### [SUPPLIED DATA]
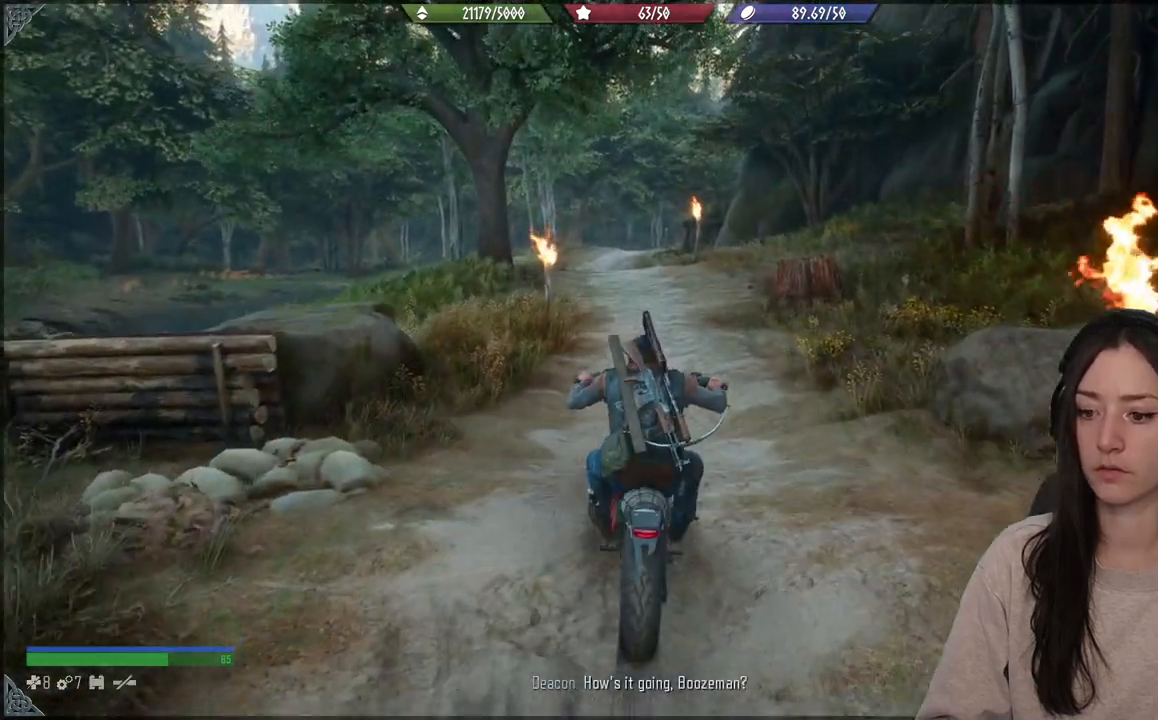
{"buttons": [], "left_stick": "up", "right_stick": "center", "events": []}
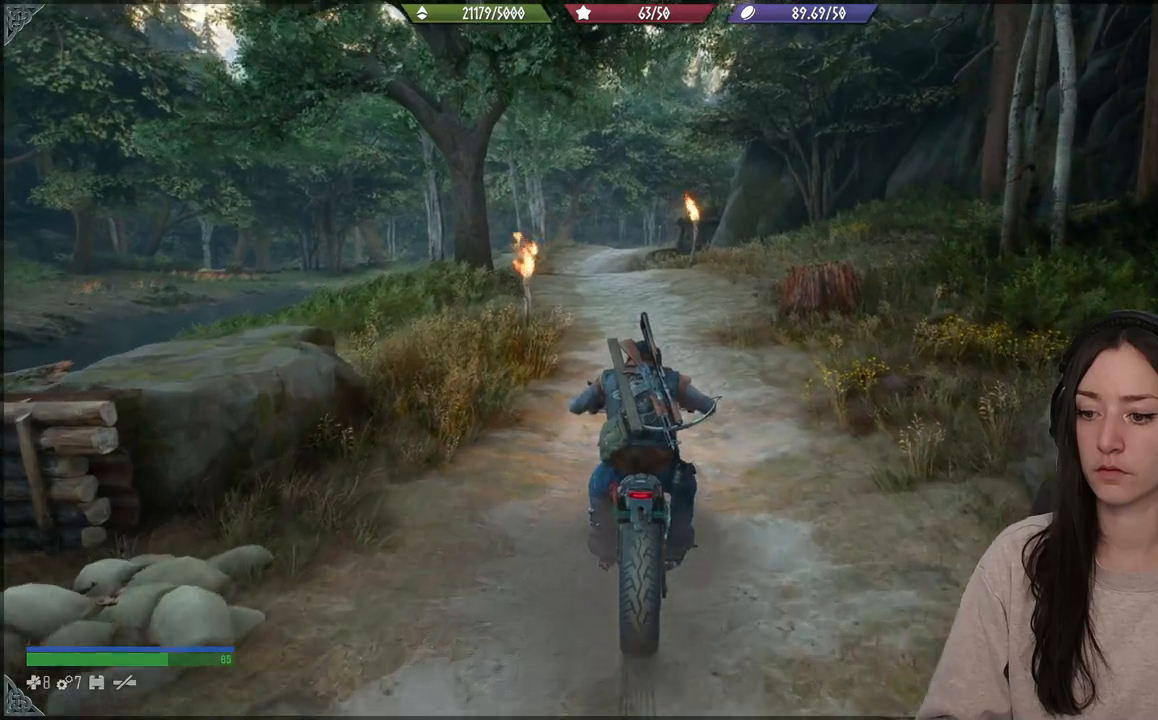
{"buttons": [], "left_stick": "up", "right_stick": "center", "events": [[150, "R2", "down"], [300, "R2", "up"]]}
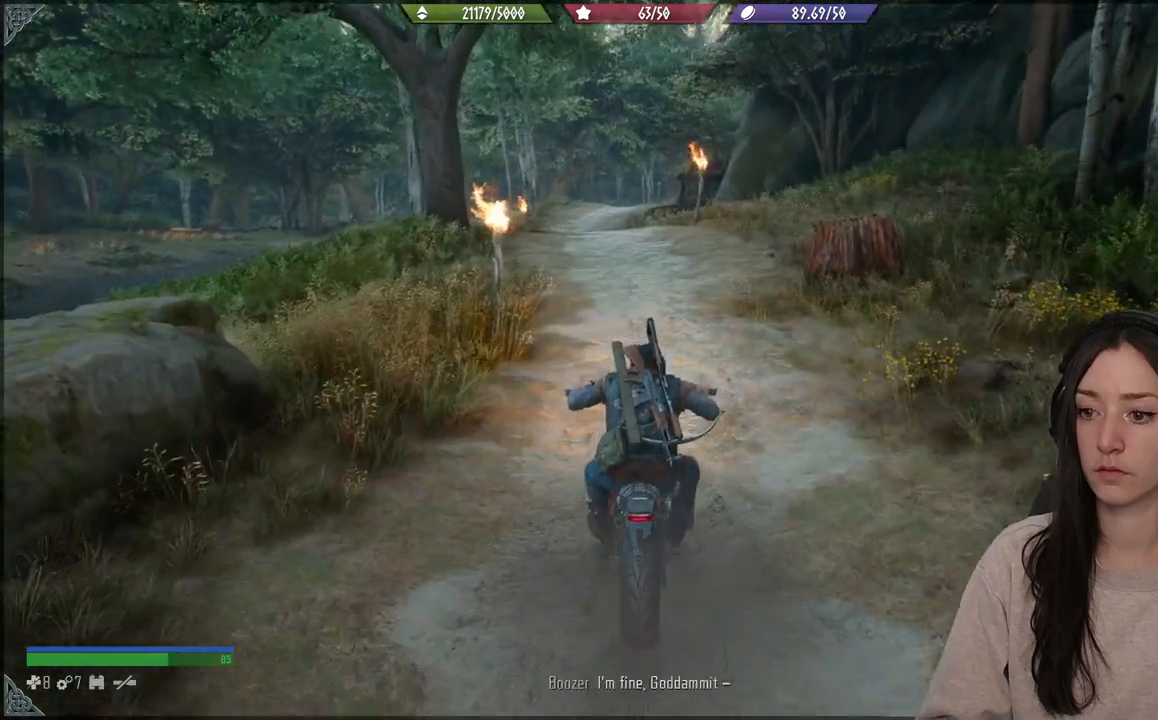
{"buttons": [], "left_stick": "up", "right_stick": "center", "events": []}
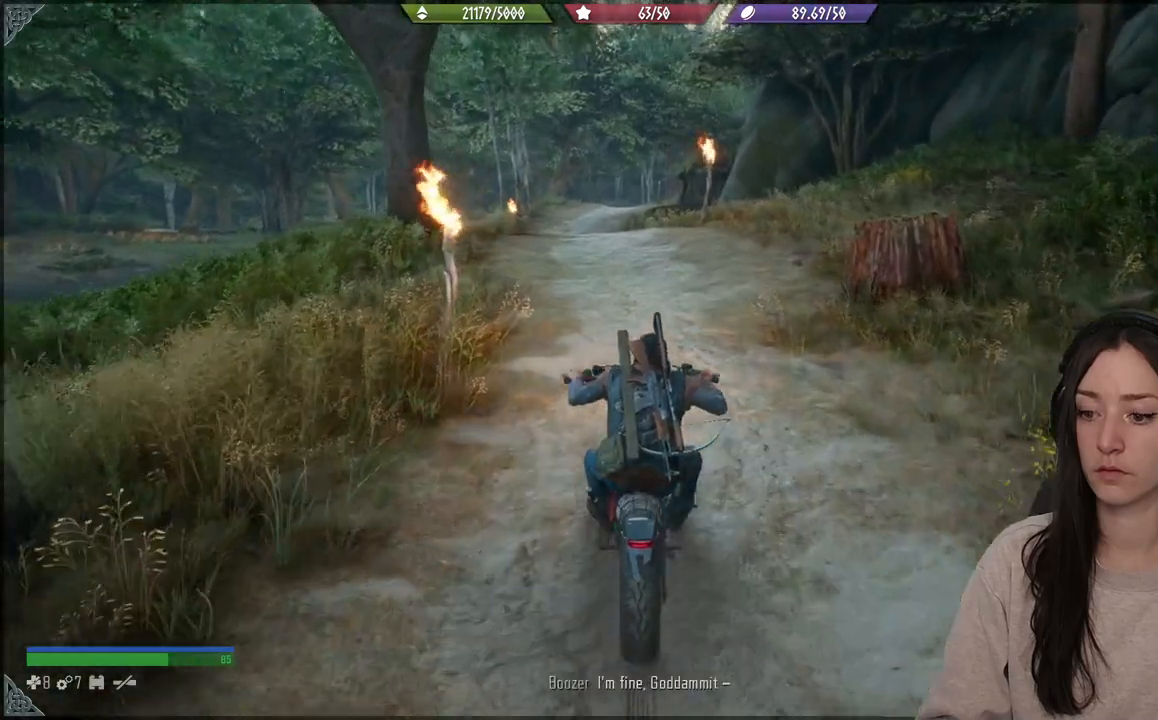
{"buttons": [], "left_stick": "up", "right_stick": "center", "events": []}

### [WHAT IS NEEDED]
Hand back the data above exactly, with no images.

### [RESULT OF THIS EXERCISE]
{"buttons": [], "left_stick": "up", "right_stick": "center", "events": []}
{"buttons": [], "left_stick": "up", "right_stick": "center", "events": [[150, "R2", "down"], [300, "R2", "up"]]}
{"buttons": [], "left_stick": "up", "right_stick": "center", "events": []}
{"buttons": [], "left_stick": "up", "right_stick": "center", "events": []}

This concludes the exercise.